Quotes

Quotes about Computer


The next major explosion is going to be when genetics and computers come together.

Alvin Toffler

The most overlooked advantage to owning a computer is that if they foul up there's no law against whacking them around a little.

Anatole Porterfield

One of the things that hamper Linux's climb to world domination is the shortage of bad Computer Role Playing Games, or CRaPGs. No operating system can be considered respectable without one.

Brian O'Donnell

To me, there is something superbly symbolic in the fact that an astronaut, sent up as assistant to a series of computers, found that he worked more accurately and more intelligently than they. Inside the capsule, man is still in charge.

Adlai E Stevenson

The question of whether a computer can think is no more interesting than the question of whether a submarine can swim.

E. W. Dijkstra

Computers are like Old Testament gods; lots of rules and no mercy.

Joseph Campbell

Because we do not understand the brain very well we are constantly tempted to use the latest technology as a model for trying to understand it. In my childhood we were always assured that the brain was a telephone switchboard. ('What else could it be?') I was amused to see that Sherrington, the great British neuroscientist, thought that the brain worked like a telegraph system.

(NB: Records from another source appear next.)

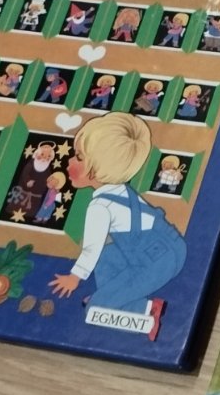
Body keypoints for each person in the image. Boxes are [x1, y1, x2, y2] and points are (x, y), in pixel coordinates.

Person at [49, 115, 186, 313]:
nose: (69, 161)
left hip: (155, 263)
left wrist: (74, 277)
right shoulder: (122, 190)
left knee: (94, 309)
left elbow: (91, 249)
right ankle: (111, 297)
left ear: (98, 167)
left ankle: (148, 309)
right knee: (106, 254)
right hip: (172, 247)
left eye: (78, 157)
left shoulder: (100, 206)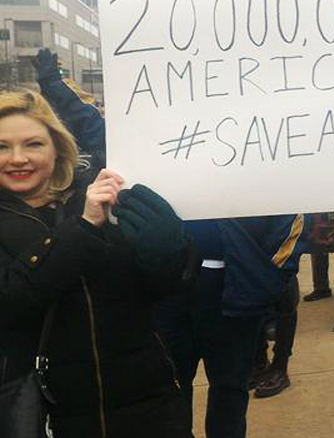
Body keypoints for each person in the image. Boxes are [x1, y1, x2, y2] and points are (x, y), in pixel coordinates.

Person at [31, 49, 308, 438]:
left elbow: (293, 212)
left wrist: (270, 276)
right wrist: (54, 84)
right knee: (170, 386)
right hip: (166, 288)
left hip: (234, 293)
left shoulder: (266, 139)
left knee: (230, 388)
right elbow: (92, 124)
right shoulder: (154, 132)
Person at [0, 89, 192, 438]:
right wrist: (84, 228)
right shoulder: (91, 212)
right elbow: (12, 298)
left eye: (33, 144)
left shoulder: (103, 198)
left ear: (57, 149)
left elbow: (160, 290)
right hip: (48, 414)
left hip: (148, 403)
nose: (17, 158)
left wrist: (166, 252)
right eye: (2, 147)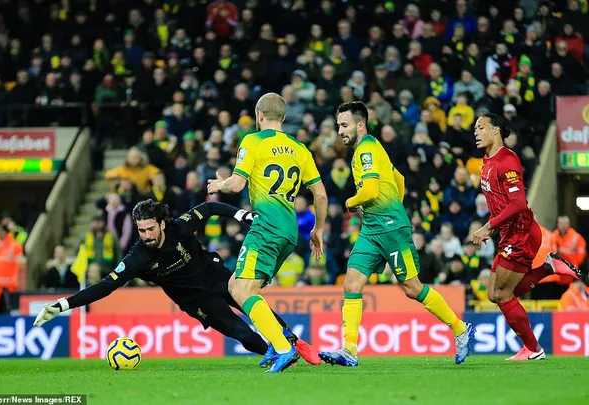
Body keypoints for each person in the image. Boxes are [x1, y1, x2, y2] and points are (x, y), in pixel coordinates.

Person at [33, 200, 319, 367]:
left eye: (150, 228)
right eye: (141, 230)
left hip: (215, 275)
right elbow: (105, 286)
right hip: (195, 301)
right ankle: (277, 354)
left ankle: (293, 343)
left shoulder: (180, 226)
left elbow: (208, 208)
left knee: (254, 307)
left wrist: (240, 214)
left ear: (162, 223)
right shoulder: (137, 258)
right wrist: (62, 305)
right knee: (240, 332)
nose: (145, 235)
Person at [318, 101, 475, 367]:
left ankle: (460, 329)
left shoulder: (366, 149)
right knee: (351, 283)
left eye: (344, 125)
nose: (340, 131)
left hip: (390, 229)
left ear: (360, 125)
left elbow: (368, 192)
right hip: (372, 228)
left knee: (412, 288)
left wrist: (349, 203)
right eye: (338, 126)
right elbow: (399, 178)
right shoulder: (371, 148)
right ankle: (349, 350)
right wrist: (393, 206)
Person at [207, 92, 328, 373]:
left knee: (241, 289)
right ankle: (278, 341)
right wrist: (318, 229)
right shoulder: (300, 148)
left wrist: (219, 185)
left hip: (266, 226)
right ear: (283, 117)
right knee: (239, 285)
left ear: (259, 115)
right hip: (290, 231)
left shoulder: (252, 141)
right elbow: (320, 195)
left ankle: (284, 347)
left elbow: (237, 185)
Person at [472, 113, 581, 361]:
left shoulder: (507, 160)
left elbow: (519, 203)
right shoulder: (487, 160)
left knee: (502, 295)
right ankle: (548, 267)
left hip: (521, 233)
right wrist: (496, 227)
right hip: (509, 234)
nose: (476, 132)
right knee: (494, 295)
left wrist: (489, 226)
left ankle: (533, 349)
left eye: (481, 127)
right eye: (474, 129)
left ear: (496, 130)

Freud often compared the brain to hydraulic and electro-magnetic systems. Leibniz compared it to a mill, and I am told some of the ancient Greeks thought the brain functions like a catapult. At present, obviously, the metaphor is the digital computer.

John R. Searle

Quotes from Mao, Castro, and Che Guevara... are as germane to our highly technological, computerized society as a stagecoach on a jet runway at Kennedy airport.

Saul Alinsky

The cell phone has transformed public places into giant phone-a-thons in which callers exist within narcissistic cocoons of private conversations. Like faxes, computer modems and other modern gadgets that have clogged out lives with phony urgency, cell phones represent the 20th Century's escalation of imaginary need. We didn't need cell phones until we had them. Clearly, cell phones cause not only a breakdown of courtesy, but the atrophy of basic skills.

Mary Schmich

The thoughts of Plato and Machiavelli... don't seem quite enough armor for a world beset with splitting the atoms, urban guerrillas, nineteen varieties of psychotherapists, amplified guitars, napalm, computers, astronauts, and an atmosphere polluted simultaneously with auto exhaust and TV commercials.

John Fischer

Unix is computer-scientology, not computer science.